Adaptation in single neurons provides memory for language processing
To understand language, we have to remember the words that were uttered and combine them into an interpretation. How does the brain retain information long enough to accomplish this, despite the fact that neuronal firing events are very short-lived? Hartmut Fitz from the Max Planck Institute for Psycholinguistics and his colleagues propose a neurobiological explanation bridging this discrepancy. Neurons change their spike rate based on experience and this adaptation provides memory for sentence processing.
Did the man bite the dog, or was it the other way around? When processing an utterance, words need to be assembled into the correct interpretation within working memory. One aspect of comprehension is to establish 'who did what to whom'. This process of unification takes much longer than basic events in neurobiology, like neuronal spikes or synaptic signaling. Hartmut Fitz, lead investigator at the Neurocomputational Models of Language group at the Max Planck Institute for Psycholinguistics, and his colleagues propose an account where adaptive features of single neurons supply memory that is sufficiently long-lived to bridge this temporal gap and support language processing.
Together with researchers Marvin Uhlmann, Dick van den Broek, Peter Hagoort, Karl Magnus Petersson (all Max Planck Institute for Psycholinguistics) and Renato Duarte (Jülich Research Centre, Germany), Fitz studied working memory in spiking networks through an innovative combination of experimental language research with methods from computational neuroscience.
In a sentence comprehension task, circuits of biological neurons and synapses were exposed to sequential language input which they had to map onto semantic relations that characterize the meaning of an utterance. For example, 'the cat chases a dog' means something different than 'the cat is chased by a dog' even though both sentences contain similar words. The various cues to meaning need to be integrated within working memory to derive the correct message. The researchers varied the neurobiological features in computationally simulated networks and compared the performance of different versions of the model. This allowed them to pinpoint which of these features implemented the memory capacity required for sentence comprehension.
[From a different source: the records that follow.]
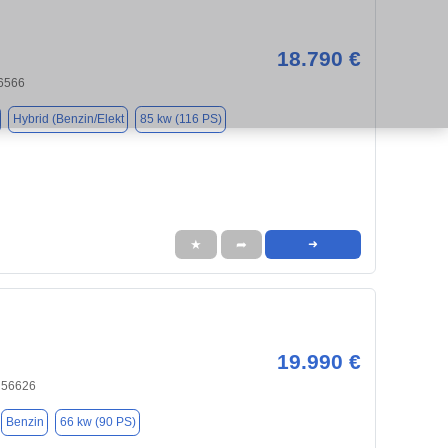
18.790 €
6566
Hybrid (Benzin/Elekt
85 kw (116 PS)
★
➦
➜
19.990 €
 56626
Benzin
66 kw (90 PS)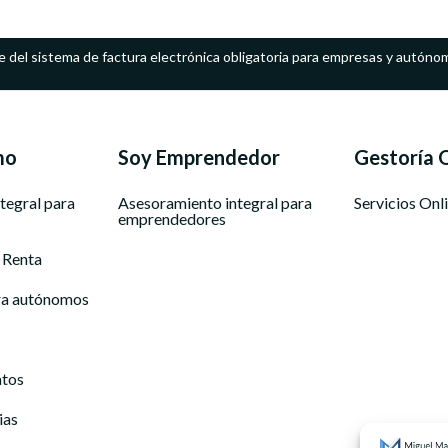
e del sistema de factura electrónica obligatoria para empresas y autóno
mo
Soy Emprendedor
Gestoría 
tegral para
Asesoramiento integral para
Servicios Onl
emprendedores
 Renta
ra autónomos
atos
ias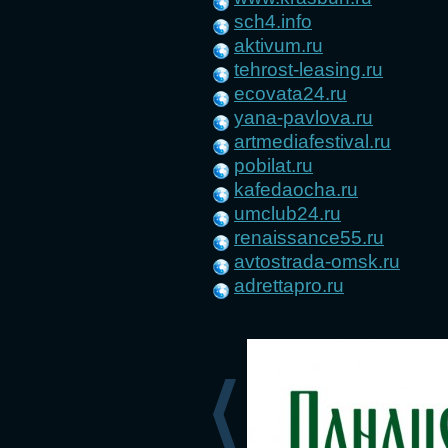
sch4.info
aktivum.ru
tehrost-leasing.ru
ecovata24.ru
yana-pavlova.ru
artmediafestival.ru
pobilat.ru
kafedaocha.ru
umclub24.ru
renaissance55.ru
avtostrada-omsk.ru
adrettapro.ru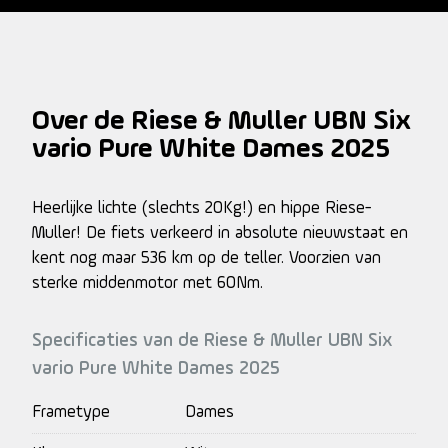
Over de Riese & Muller UBN Six
vario Pure White Dames 2025
Heerlijke lichte (slechts 20Kg!) en hippe Riese-
Muller! De fiets verkeerd in absolute nieuwstaat en
kent nog maar 536 km op de teller. Voorzien van
sterke middenmotor met 60Nm.
Specificaties van de Riese & Muller UBN Six
vario Pure White Dames 2025
Frametype
Dames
Towards a computational neurobiology of language
They found that working memory for language processing can be provided by the down-regulation of neuronal excitability in response to external input. "This suggests that working memory could reside within single neurons, which contrasts with other theories where memory is either due to short-term synaptic changes or arises from network connectivity and excitatory feedback," says Fitz.
Their model shows that this neuronal memory is context-dependent, and sensitive to serial order which makes it ideally suitable for language. Additionally, the model was able to establish binding relations between words and semantic roles with high accuracy.
"It is crucial to try and build language models that are directly grounded in basic neurobiological principles," declares Fitz. "This work shows that we can meaningfully study language at the neurobiological level of explanation, using a causal modeling approach that may eventually allow us to develop a computational neurobiology of language."